When it comes to domestic energy, Alaska gets it. Alaska is a state rich in natural resources, and through sensible policy it has historically worked with industry to develop those assets in an efficient manner. Yet, keeping pace with shifting energy dynamics requires a tax structure that fosters investment, which voters will decide later this summer.
In the Lower 48, booming shale oil and gas production has driven down energy natural gas prices and revitalized business growth, breathing fresh life into entire regions of the country. And while those states reaped the benefits of growing production, Alaska saw production decline and investment stall. But after years of decline, things are starting to look up.
The reformed oil tax structure in Alaska has been followed by new announcements and new investments. The industry is seeking to turn around production at Prudhoe Bay. ExxonMobil recently announced it had invested $2 billion to date in its natural gas condensate project at Point Thomson. And after decades of starts and stops, Alaska now looks poised to commercialize its vast natural gas resources.
Last month, Governor Sean Parnell signed into law legislation approving the early stages of work on a potential liquefied natural gas (LNG) pipeline with an estimated cost of at least $45 billion. The project will create jobs and investment that will ripple out from along the 800-mile route, which stretches from the North Slope to Nikiski on the Kenai Peninsula.
The agreement inked last month gives Alaska equity in development, making it a partner alongside the coalition of producers. That ownership ensures the state will enjoy a return on its investment, and will equip regulators with additional oversight controls. And the project has promised to build at least five off-take valves, delivering gas to Alaskans before commercializing it for sale abroad.
The construction, with field work slated to begin this summer, comes amid growing global demand for American natural gas. In Asian markets, prices approach nearly five times those in the United States. In 2013, China, South Korea and Mexico demonstrated the biggest growth in demand, all of which Alaska is uniquely situated to supply.

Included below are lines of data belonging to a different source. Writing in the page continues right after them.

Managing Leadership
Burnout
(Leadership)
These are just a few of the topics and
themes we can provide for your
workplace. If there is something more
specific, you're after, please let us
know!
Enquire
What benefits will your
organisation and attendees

The recent turmoil in Ukraine demonstrates what a powerful geopolitical tool natural gas is. And Alaska, with its vast natural gas resource and geographic position, can lead the country in this developing market.
The North Slope pipeline project and its resource base gives Alaska a leg up on regional competitors – the Globe and Mail recently reported “the sheer scale is bound to suck the life out of some of the 14 [LNG] proposals in British Columbia” – but there are still hurdles ahead.
In August, Alaskans will vote on Ballot Measure 1, which, if approved, would repeal the state’s oil tax reform structure. Such a move would return Alaska to its previous oil tax regime and undermine the state’s future fiscal environment. That volatile oil tax structure– under which taxes could vary wildly from month to month – discouraged investment. As a result, companies opted instead to finance projects in areas with greater tax stability.
Throughout much of the country, dynamic energy growth has sprouted in spite of tepid energy policies and federal hesitation. Alaska has the opportunity now to lead the nation and to capitalize on our energy infrastructure years in the making.